04 Select the Redis/Memcached cache cluster that you want to terminate, choose Actions, and select Delete.

05 In the confirmation box, choose whether to create a final backup for your cache cluster (for Redis clusters only), type the name of the selected cluster in the required text box, then choose Delete to confirm the cluster removal.

06 Repeat steps no. 4 and 5 for each idle Amazon ElastiCache cluster that you want to delete, available within the current AWS region.

07 Change the AWS cloud region from the navigation bar and repeat the Remediation process for other regions.

Using AWS CLI

01 For Redis cache clusters:

  1. To remove an idle Redis cache cluster (replication group) from your AWS cloud account, run delete-replication-group command (OSX/Linux/UNIX):
    aws elasticache delete-replication-group
      --region us-east-1
      --replication-group-id cc-production-redis-cluster
    
  2. The output should return the information available for the deleted Redis cache cluster:
    {
    	"ReplicationGroup": {
    		"ReplicationGroupId": "cc-production-redis-cluster",
    		"Description": " ",
    		"GlobalReplicationGroupInfo": {},
    		"Status": "deleting",
    		"PendingModifiedValues": {},
    		"AutomaticFailover": "disabled",
    
    		...
    
    		"SnapshotRetentionLimit": 0,
    		"SnapshotWindow": "05:00-06:00",
    		"TransitEncryptionEnabled": true,
    		"AtRestEncryptionEnabled": true,
    		"LogDeliveryConfigurations": [],
    		"DataTiering": "disabled"
    	}
    }
    

02 For Memcached cache clusters:

  1. To remove an idle Memcached cache cluster from your AWS cloud account, run delete-cache-cluster command (OSX/Linux/UNIX):
    aws elasticache delete-cache-cluster
      --region us-east-1
      --cache-cluster-id cc-production-memcache-cluster
    
  2. The output should return the information available for the deleted Memcached cache cluster:
    {
    	"CacheCluster": {
    		"CacheClusterId": "cc-production-memcache-cluster",
    		"CacheNodeType": "cache.r5.large",
    		"Engine": "memcached",
    
    		...
    
    		"TransitEncryptionEnabled": true,
    		"AtRestEncryptionEnabled": false,
    		"ReplicationGroupLogDeliveryEnabled": false
    	}
    }
    

03 Repeat steps no. 1 and 2 for each idle Amazon ElastiCache cluster that you want to terminate, available in the selected AWS region.

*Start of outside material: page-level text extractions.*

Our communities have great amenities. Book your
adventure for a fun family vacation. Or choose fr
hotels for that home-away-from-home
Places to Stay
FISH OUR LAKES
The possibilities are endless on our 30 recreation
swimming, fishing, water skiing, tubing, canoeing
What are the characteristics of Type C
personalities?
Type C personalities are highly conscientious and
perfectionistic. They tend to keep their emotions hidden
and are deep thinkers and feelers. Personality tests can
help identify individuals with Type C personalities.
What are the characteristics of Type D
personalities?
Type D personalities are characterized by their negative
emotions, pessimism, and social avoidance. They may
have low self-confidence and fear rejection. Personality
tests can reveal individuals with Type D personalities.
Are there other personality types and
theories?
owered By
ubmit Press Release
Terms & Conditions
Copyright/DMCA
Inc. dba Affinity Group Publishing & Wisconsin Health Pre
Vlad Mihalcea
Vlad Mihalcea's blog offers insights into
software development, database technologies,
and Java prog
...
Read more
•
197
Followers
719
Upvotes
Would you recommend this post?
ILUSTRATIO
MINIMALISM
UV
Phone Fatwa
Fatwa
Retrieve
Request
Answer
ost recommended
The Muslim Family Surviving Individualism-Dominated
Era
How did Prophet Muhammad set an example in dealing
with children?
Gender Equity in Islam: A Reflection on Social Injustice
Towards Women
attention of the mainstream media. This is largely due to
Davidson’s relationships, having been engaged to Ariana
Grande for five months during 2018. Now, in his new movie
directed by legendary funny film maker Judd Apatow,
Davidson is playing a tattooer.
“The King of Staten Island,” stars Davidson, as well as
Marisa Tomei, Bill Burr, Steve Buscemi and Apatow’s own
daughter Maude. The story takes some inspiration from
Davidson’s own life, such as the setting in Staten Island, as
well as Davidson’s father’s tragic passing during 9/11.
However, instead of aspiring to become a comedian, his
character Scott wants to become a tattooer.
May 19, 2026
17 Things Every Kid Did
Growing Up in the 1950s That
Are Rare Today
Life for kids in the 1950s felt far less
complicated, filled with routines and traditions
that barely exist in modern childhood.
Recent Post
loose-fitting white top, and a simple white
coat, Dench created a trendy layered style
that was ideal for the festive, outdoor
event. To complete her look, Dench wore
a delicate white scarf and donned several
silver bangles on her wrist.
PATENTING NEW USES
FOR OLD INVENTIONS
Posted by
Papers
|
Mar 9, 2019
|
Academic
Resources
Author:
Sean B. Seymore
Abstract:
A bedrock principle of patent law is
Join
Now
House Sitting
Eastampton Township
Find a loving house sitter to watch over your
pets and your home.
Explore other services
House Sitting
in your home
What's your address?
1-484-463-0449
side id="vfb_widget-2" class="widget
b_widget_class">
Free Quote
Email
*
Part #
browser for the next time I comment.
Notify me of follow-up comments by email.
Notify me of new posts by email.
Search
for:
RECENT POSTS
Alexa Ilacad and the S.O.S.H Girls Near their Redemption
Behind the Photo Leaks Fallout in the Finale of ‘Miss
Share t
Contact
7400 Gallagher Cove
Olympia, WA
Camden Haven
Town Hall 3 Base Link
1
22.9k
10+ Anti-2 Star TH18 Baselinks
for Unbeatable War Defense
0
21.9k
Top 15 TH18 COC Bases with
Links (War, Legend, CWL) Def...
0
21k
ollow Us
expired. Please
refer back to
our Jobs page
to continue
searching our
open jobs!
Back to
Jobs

04 Change the AWS cloud region by updating the --region command parameter value and repeat the Remediation process for other regions.

Option 2: Disable the conformity rule check. If your idle Amazon ElastiCache cluster is expected to be used soon and the resource role within your application stack is important, you can turn off the rule check for the cache cluster, from your Trend Cloud One™ – Conformity account console.